SUPPLIED DATA:
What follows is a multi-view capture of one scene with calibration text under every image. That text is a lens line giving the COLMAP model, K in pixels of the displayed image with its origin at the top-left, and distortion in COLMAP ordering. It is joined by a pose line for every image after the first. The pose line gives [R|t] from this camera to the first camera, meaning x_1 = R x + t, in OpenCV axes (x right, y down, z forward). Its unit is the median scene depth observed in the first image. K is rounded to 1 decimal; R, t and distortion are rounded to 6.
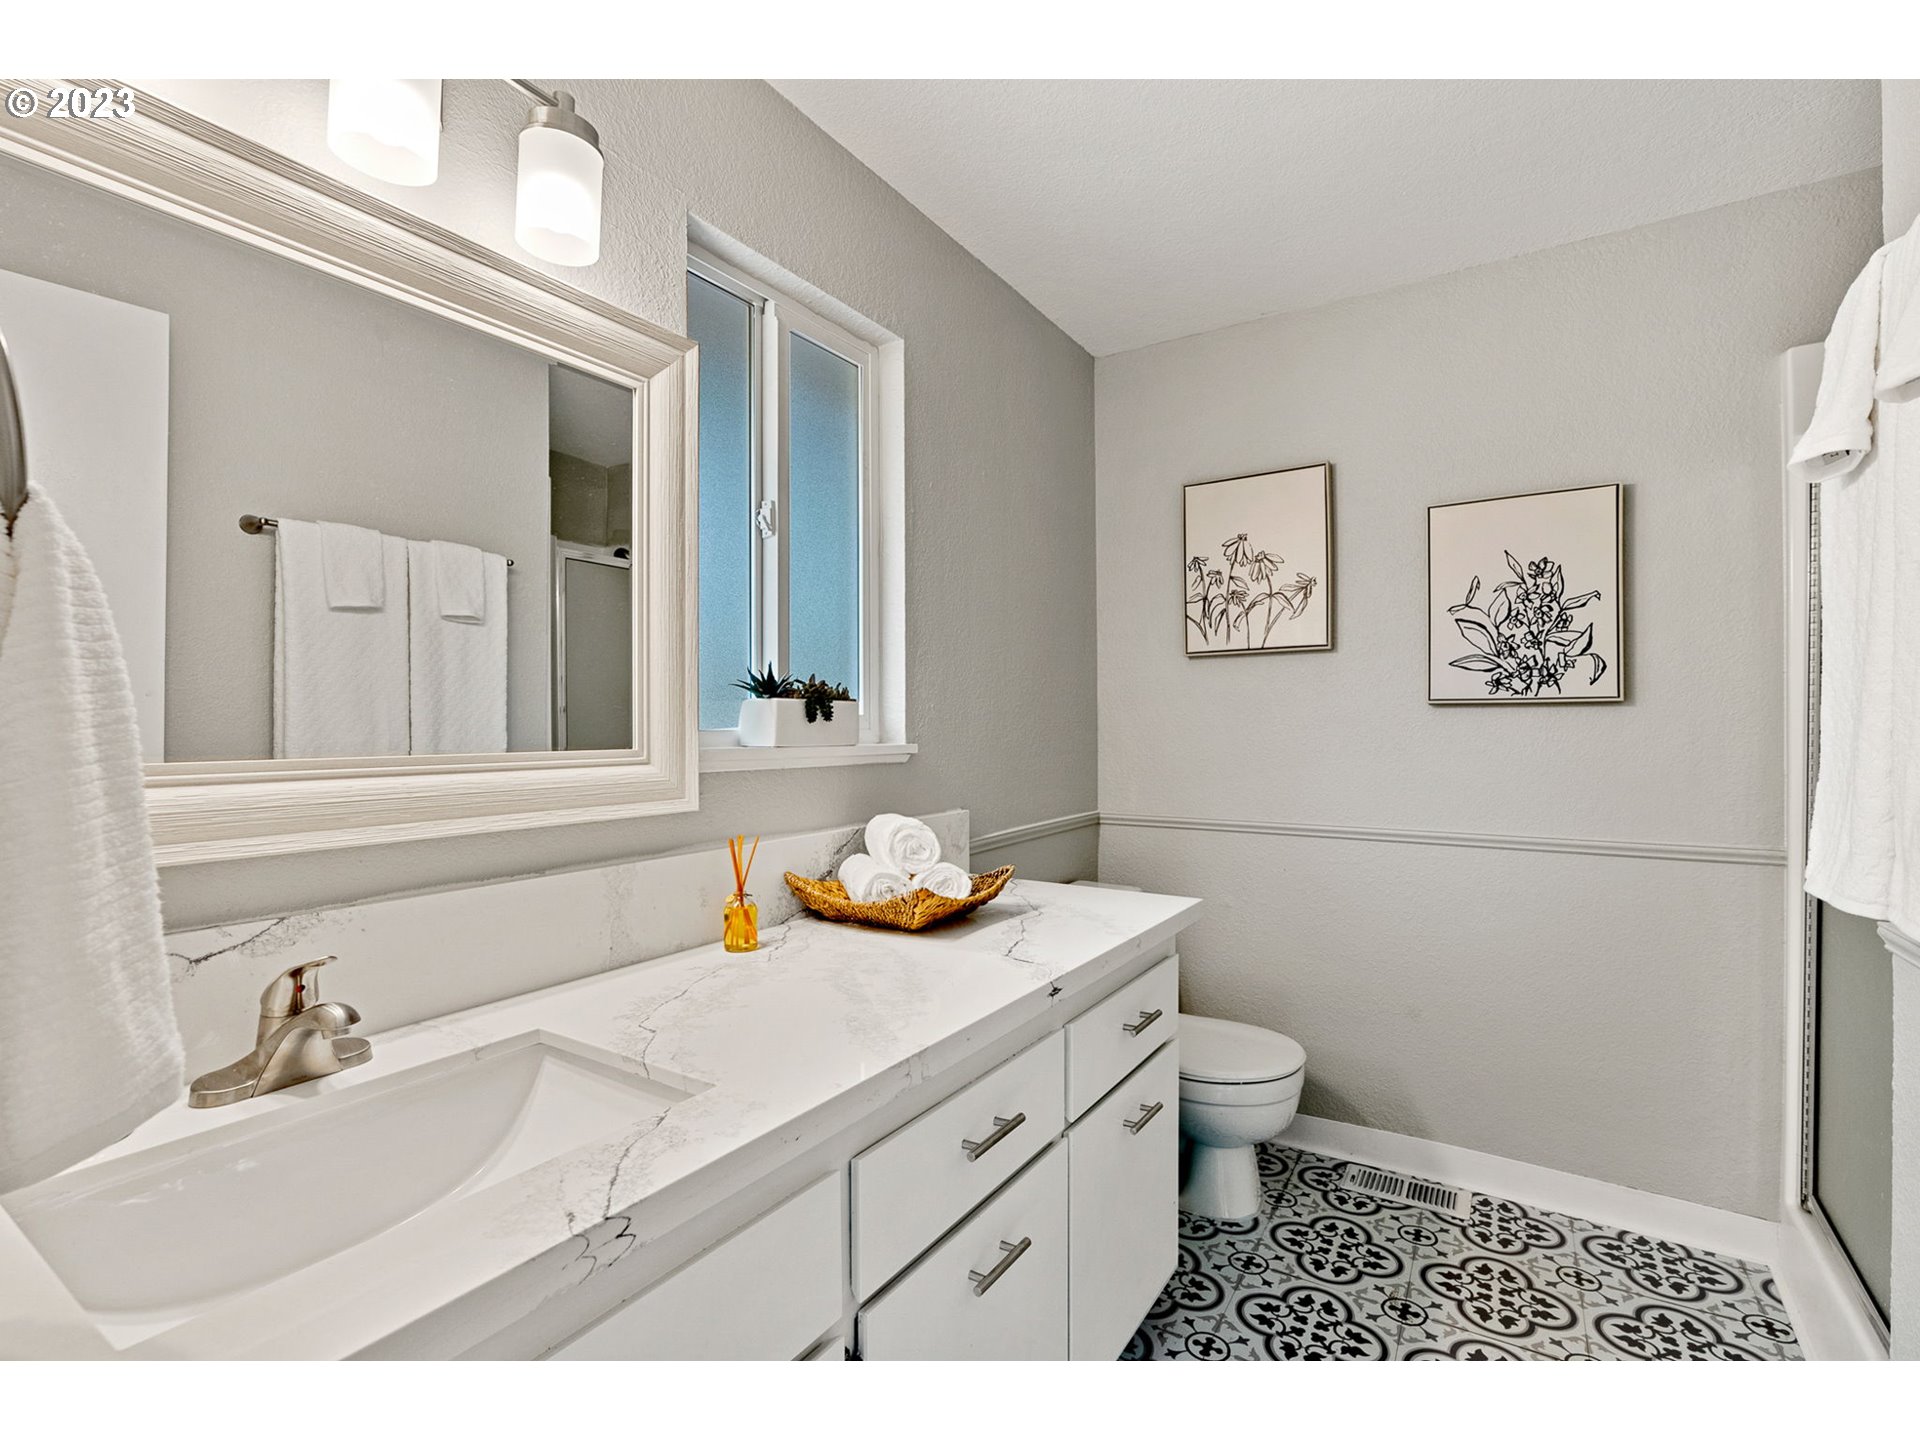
lens RADIAL K [[869.8, 0, 978.4], [0, 869.8, 714.3], [0, 0, 1]] dist [-0.001157, 0.000281]
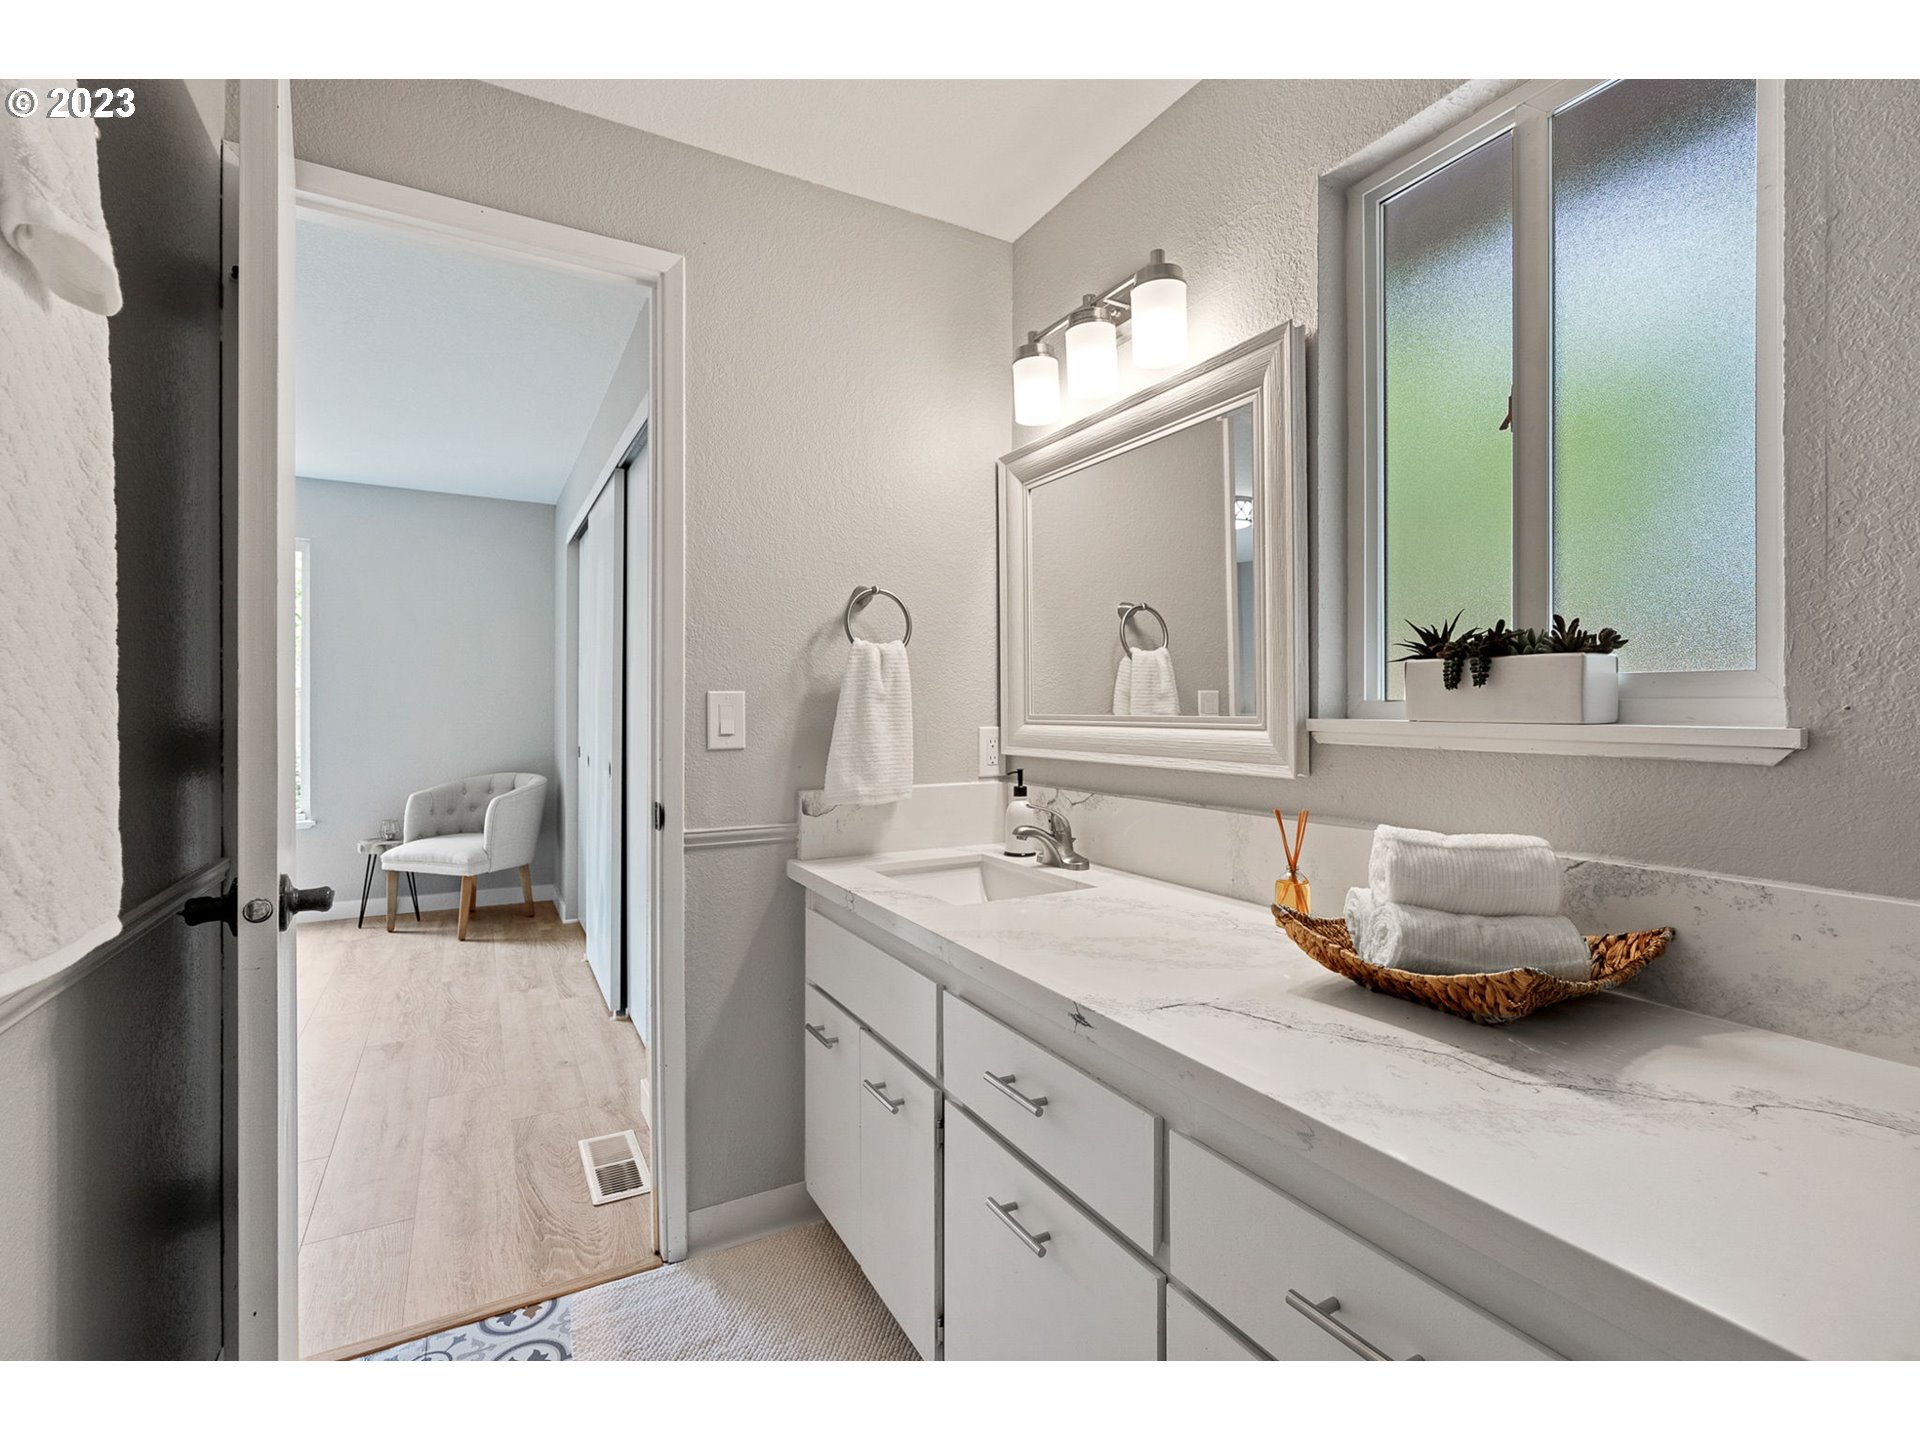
lens RADIAL K [[869.8, 0, 978.4], [0, 869.8, 714.3], [0, 0, 1]] dist [-0.001157, 0.000281]
pose [[-0.464954, 0.004524, -0.885323, 0.772205], [0.007685, 0.999970, 0.001074, 0.031655], [0.885302, -0.006305, -0.464974, 1.183352]]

WHAT YOU SHOULD DO:
Reproduce every line above verbatim, omitting the pictures.

ANSWER SECTION:
What follows is a multi-view capture of one scene with calibration text under every image. That text is a lens line giving the COLMAP model, K in pixels of the displayed image with its origin at the top-left, and distortion in COLMAP ordering. It is joined by a pose line for every image after the first. The pose line gives [R|t] from this camera to the first camera, meaning x_1 = R x + t, in OpenCV axes (x right, y down, z forward). Its unit is the median scene depth observed in the first image. K is rounded to 1 decimal; R, t and distortion are rounded to 6.
lens RADIAL K [[869.8, 0, 978.4], [0, 869.8, 714.3], [0, 0, 1]] dist [-0.001157, 0.000281]
lens RADIAL K [[869.8, 0, 978.4], [0, 869.8, 714.3], [0, 0, 1]] dist [-0.001157, 0.000281]
pose [[-0.464954, 0.004524, -0.885323, 0.772205], [0.007685, 0.999970, 0.001074, 0.031655], [0.885302, -0.006305, -0.464974, 1.183352]]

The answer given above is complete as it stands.